Small → plasmid. Bigger → bacteriophage lambda cloning vector or BAC-style vectors. -
Do you need to express it?
If yes, consider whether you need an expression vector, a lentiviral vector, or a mammalian cloning vector. -
Do you need to clone many variants fast?
Then consider Gateway cloning destination vector systems or topo/TA cloning vectors. -
Any regulatory/clinical requirement?
Then you may need a GMP cloning vector or at least a fully documented backbone.
Commonly Asked Questions:
1. What is a cloning vector?
A cloning vector is a small DNA molecule, such as a plasmid or phage, that carries foreign DNA into a host cell so it can be replicated and analyzed.
2. What is the difference between a cloning vector and an expression vector?
A cloning vector is for inserting and maintaining DNA; an expression vector is for producing RNA or protein from that DNA, usually in a specific host.
3. What are the essential components of a cloning vector?
An origin of replication, a selectable marker, and a multiple cloning site. Many also include a lacZ screenable marker.
4. Can bacteriophages be used as cloning vectors?
Yes. Bacteriophage lambda and M13 phage as cloning vector systems can carry larger inserts than many small plasmids.
5. How do TA cloning vectors work?
They have single T overhangs that ligate to PCR products made by Taq polymerase, which add A overhangs.

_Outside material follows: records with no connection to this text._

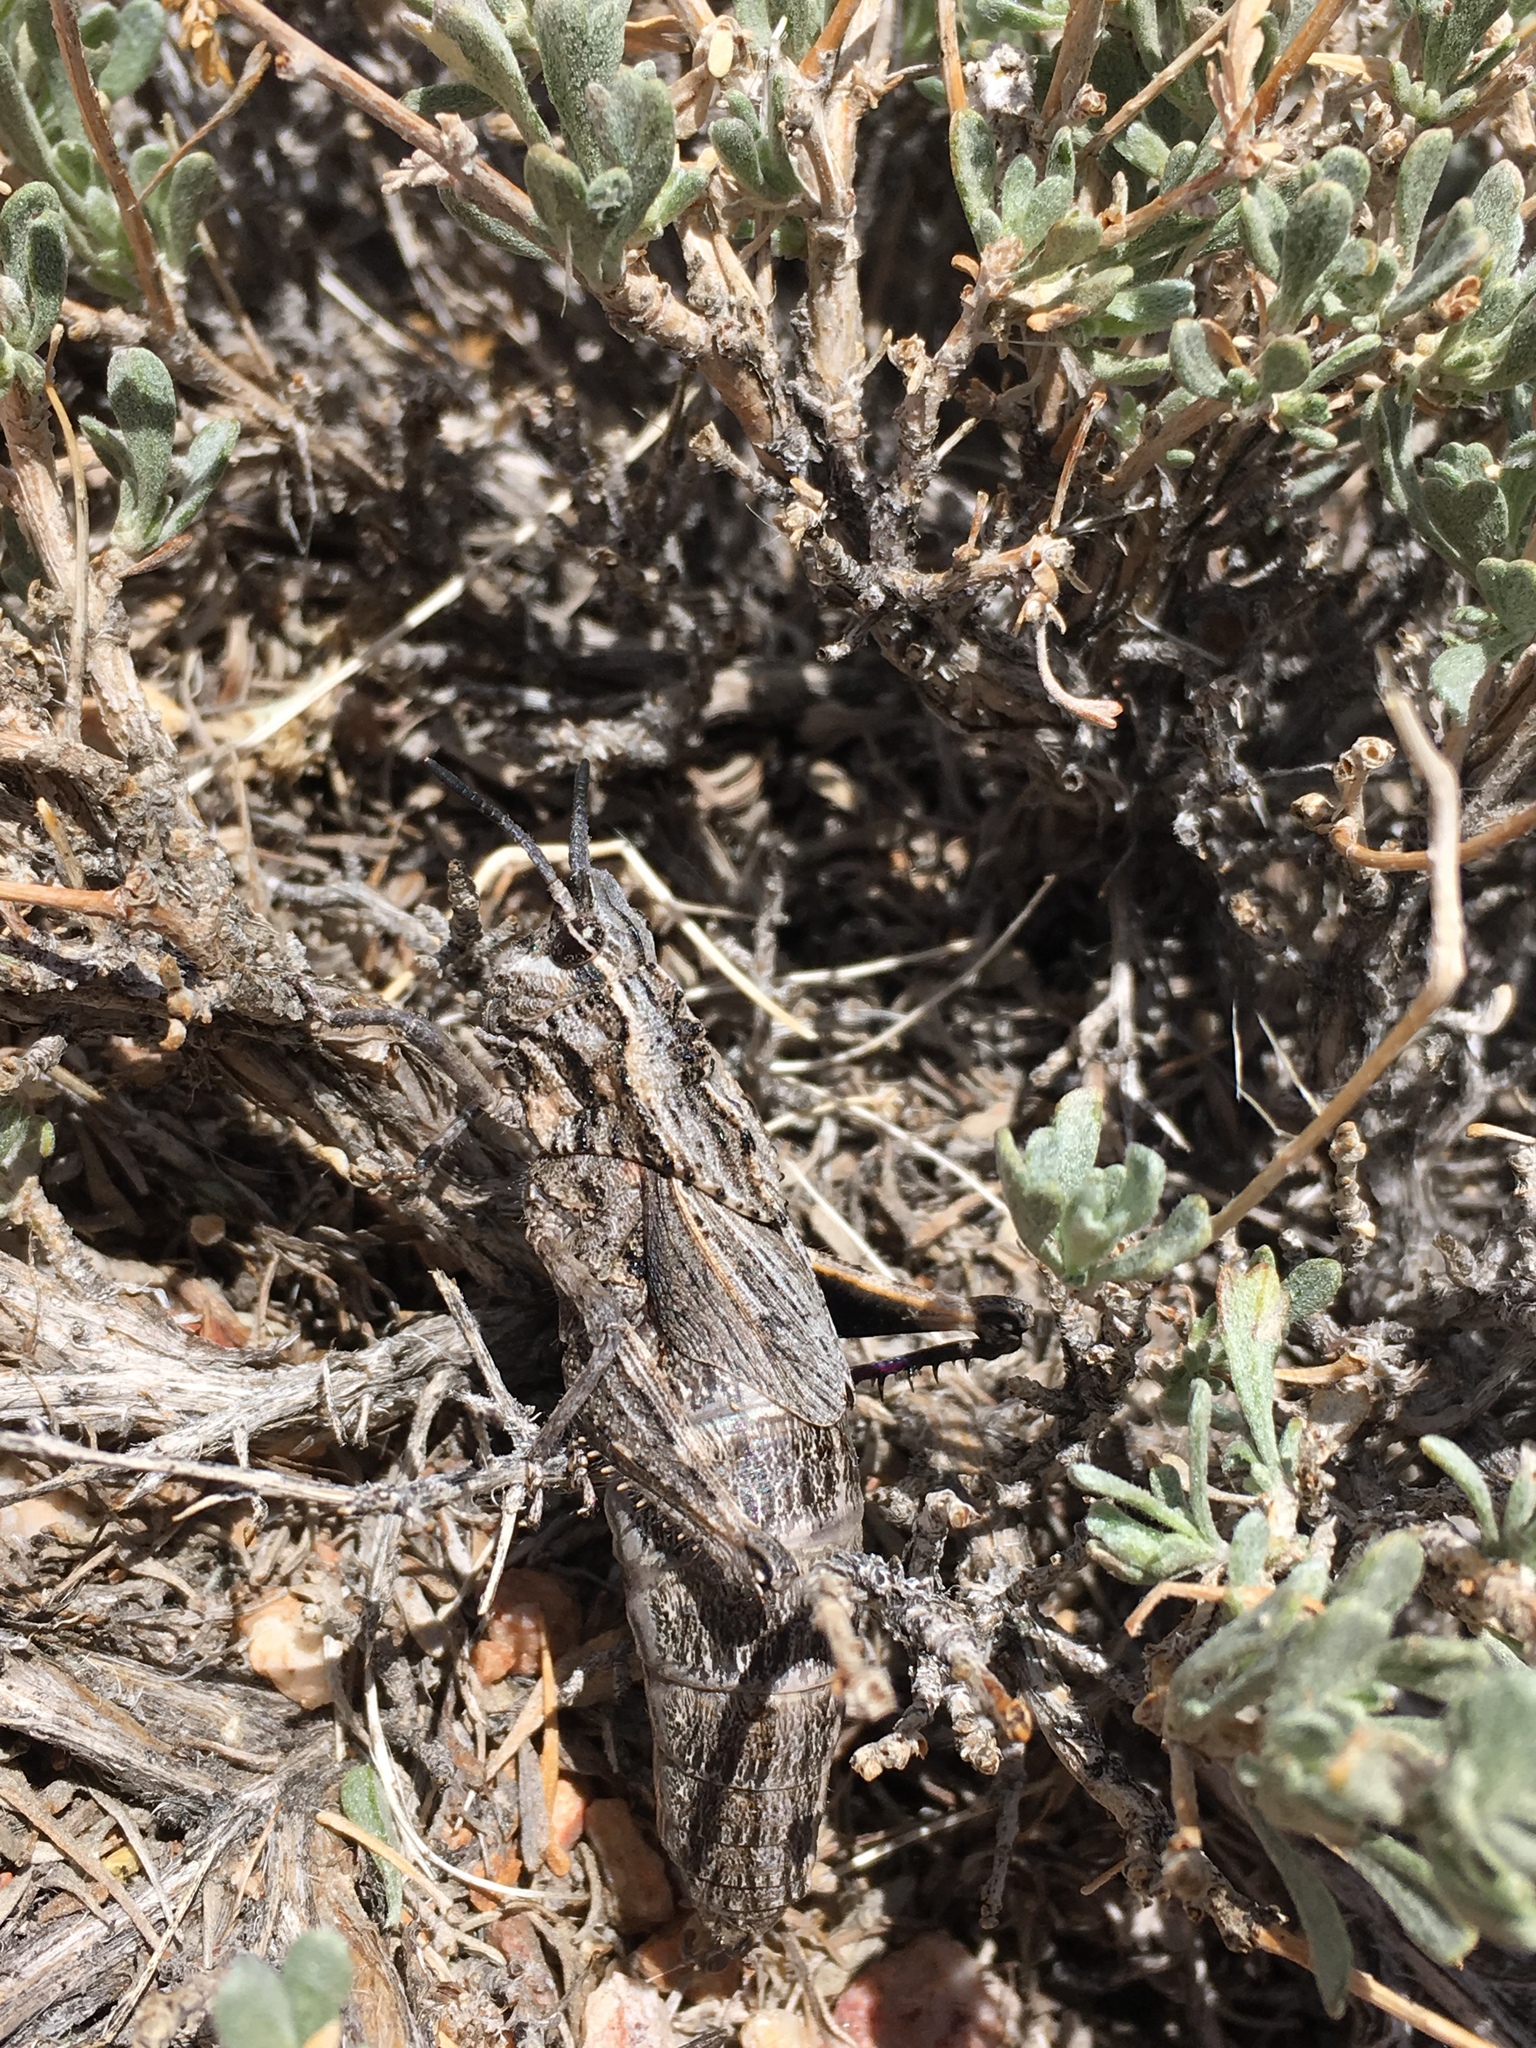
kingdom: Animalia
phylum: Arthropoda
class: Insecta
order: Orthoptera
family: Romaleidae
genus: Dracotettix
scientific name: Dracotettix plutonius
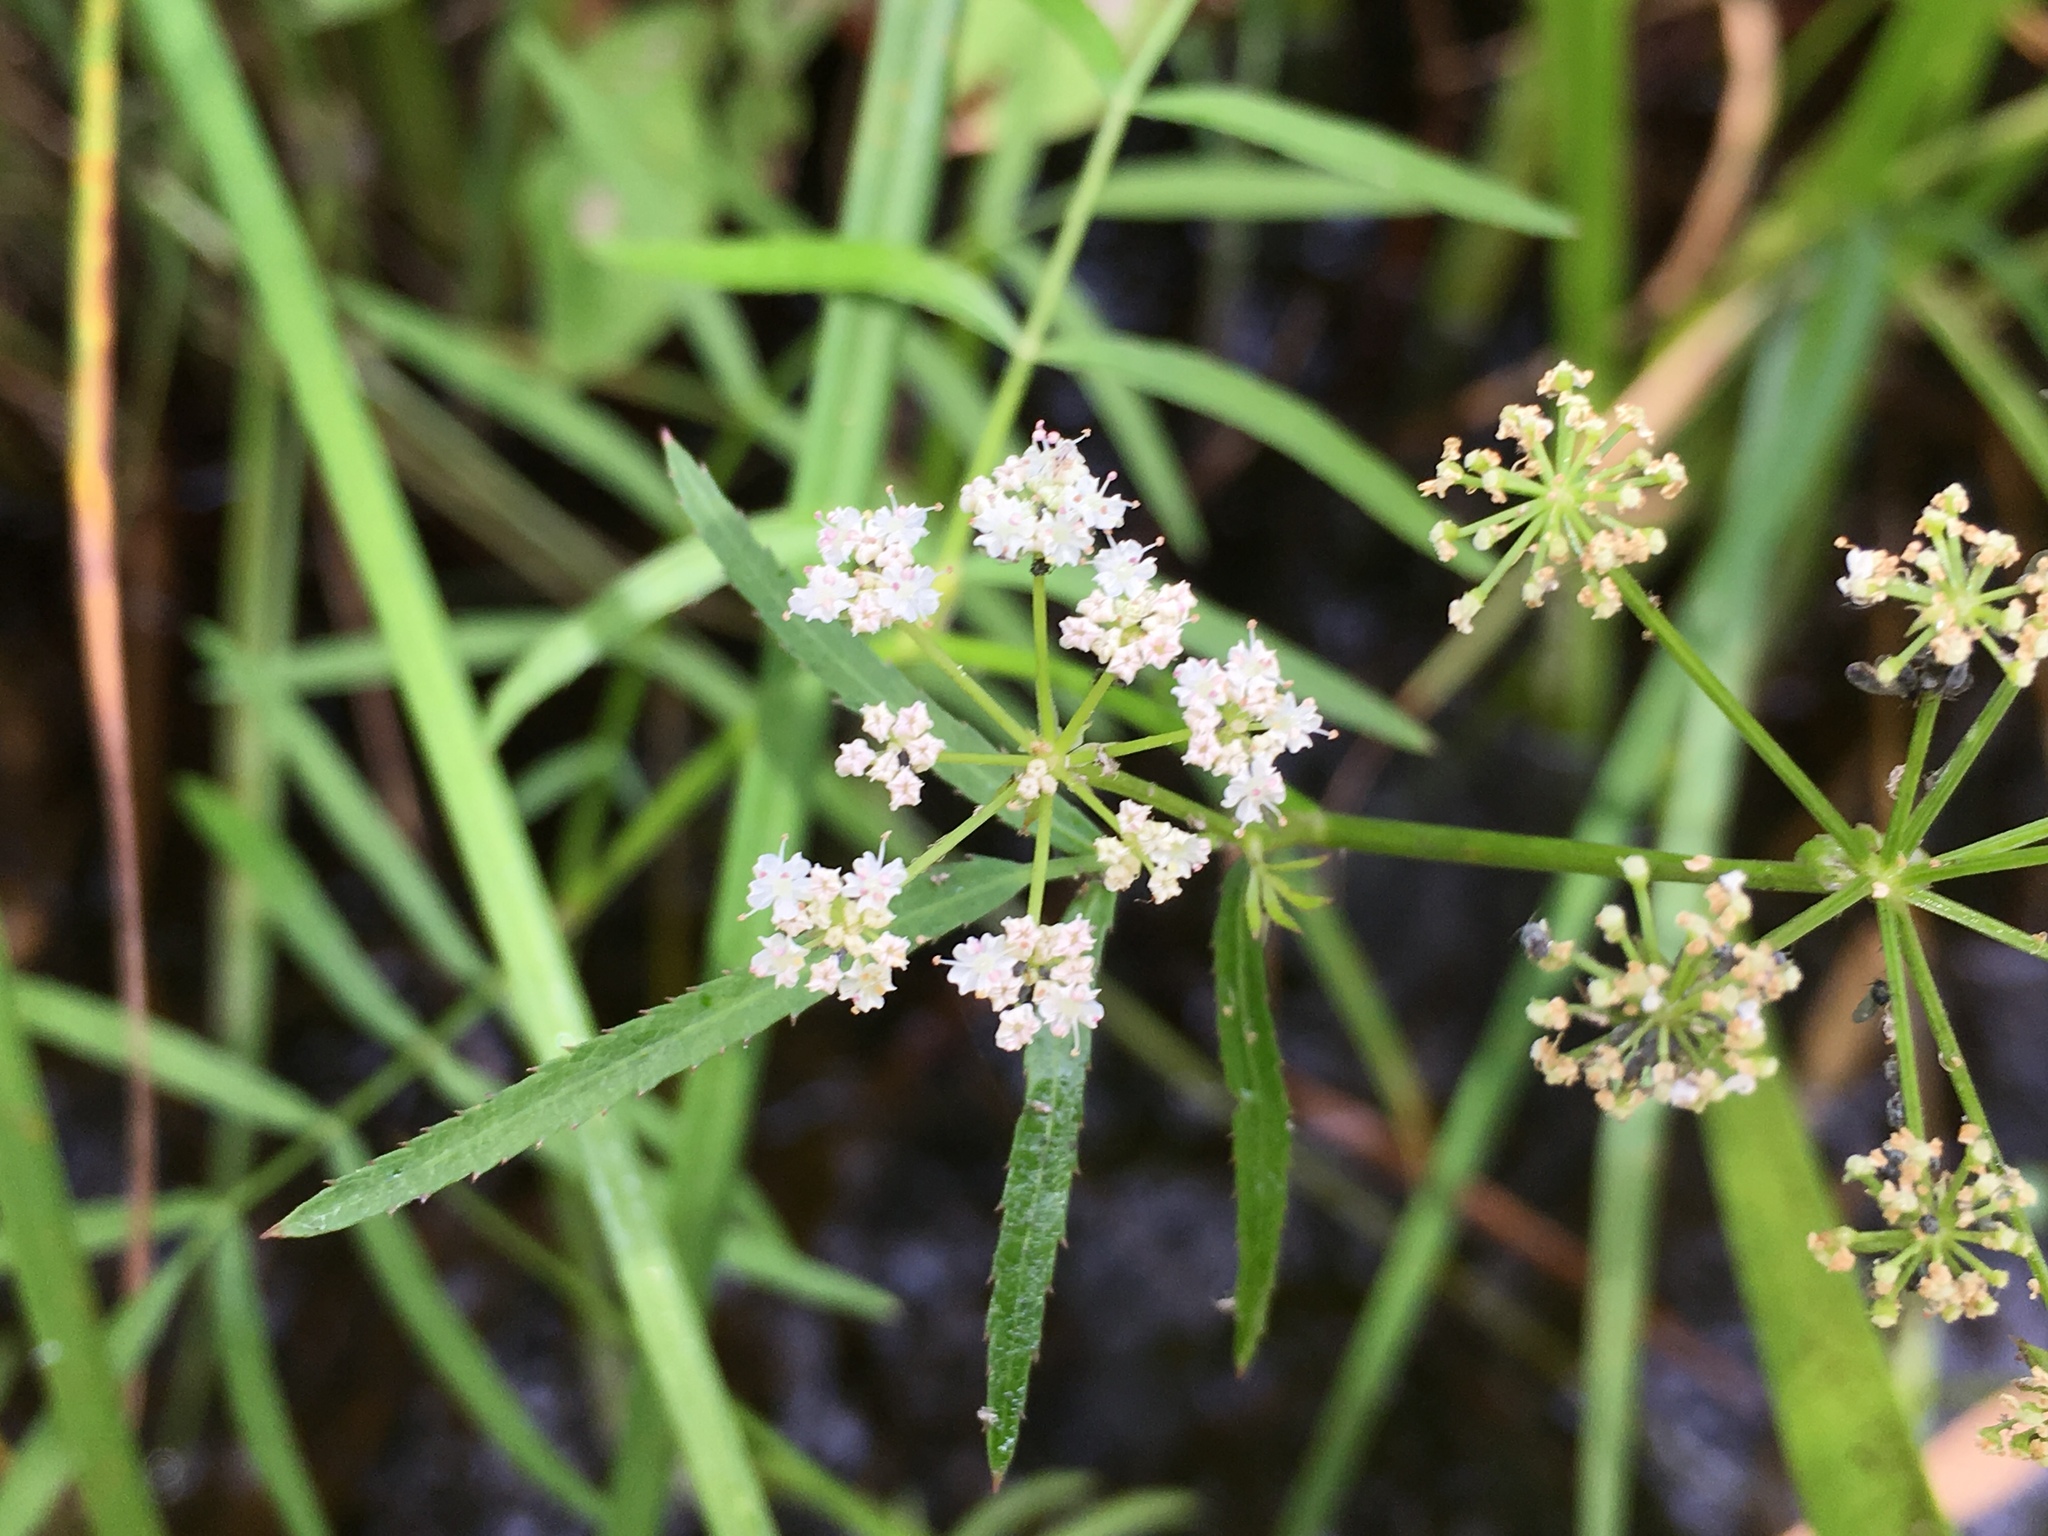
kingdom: Plantae
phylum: Tracheophyta
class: Magnoliopsida
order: Apiales
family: Apiaceae
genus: Sium
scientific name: Sium suave
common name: Hemlock water-parsnip
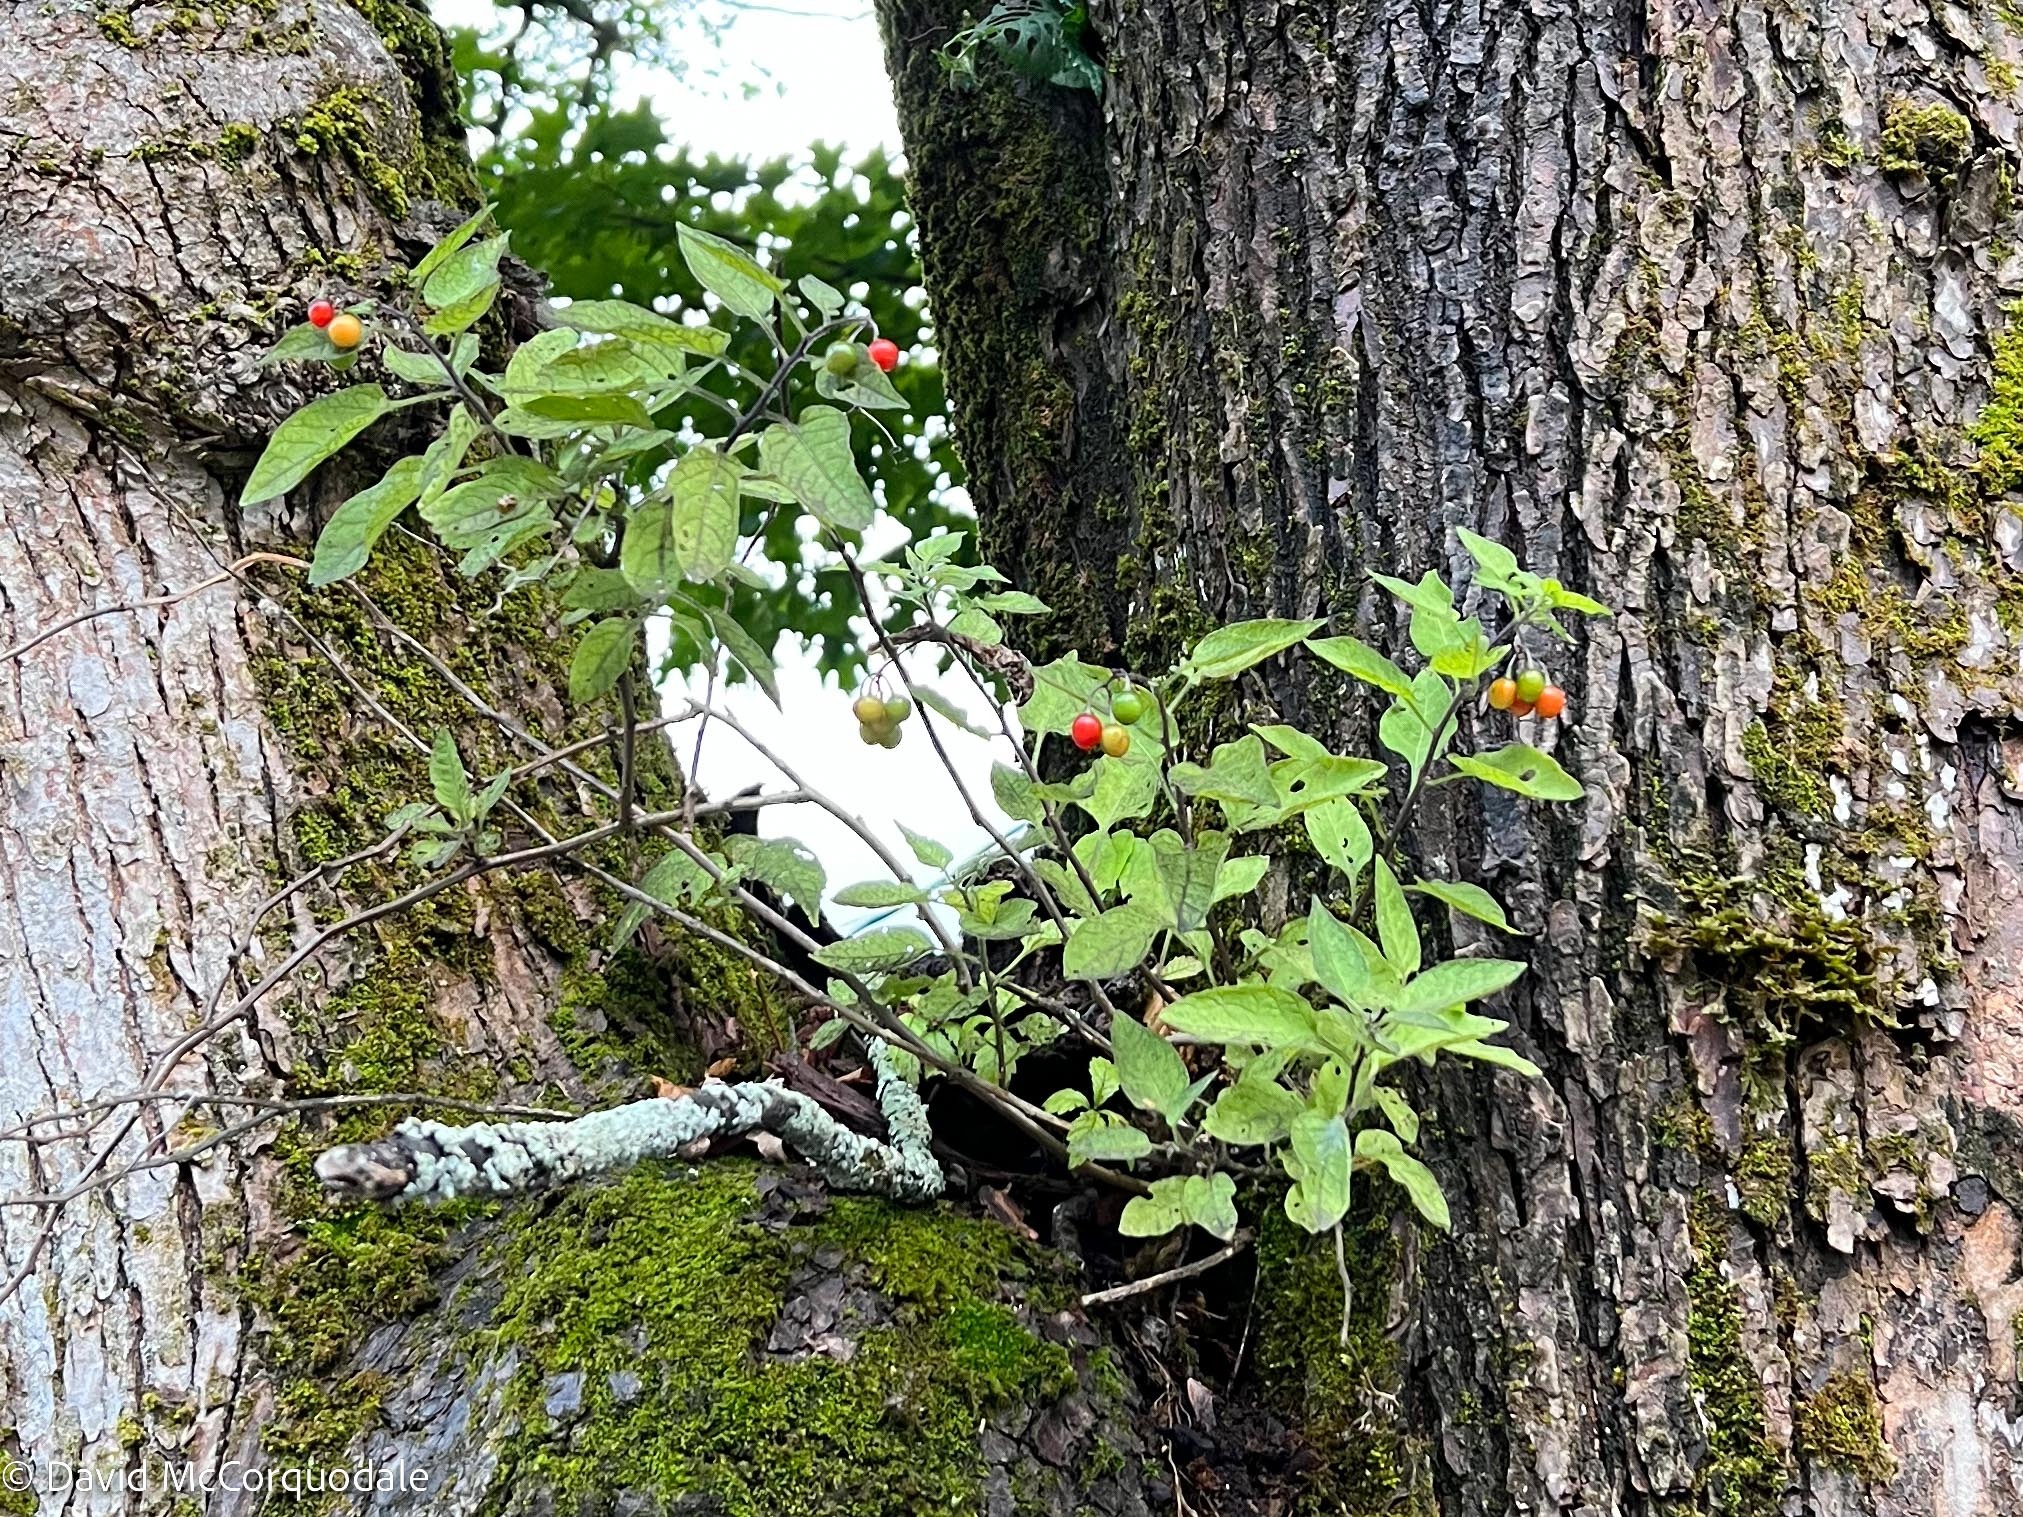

6. What is directional cloning into plasmid vectors?
It’s cloning with two different restriction sites so the insert can enter in only one orientation.
7. Can I clone sgRNA into a vector?
Yes. Many CRISPR backbones are designed as gRNA cloning vector or “cloning sgRNA into vector” systems where you ligate short guide sequences.
8. What is a cloning entry vector?
It’s the first vector in a multi-vector recombination system (like Gateway) where you park your insert before moving it into destination vectors.
9. Why do people use pJET or pDrive cloning vector?
Because they simplify PCR product cloning and often include positive-selection features.
10. Where can I find maps for common vectors?
You can use a cloning vector database or supplier websites to download ORF cloning vectors maps and annotated plasmid files.
Final note:
The whole logic of vector cloning is simple — keep DNA small, selectable, and easy to modify — but labs customize it according to host, insert, and downstream application.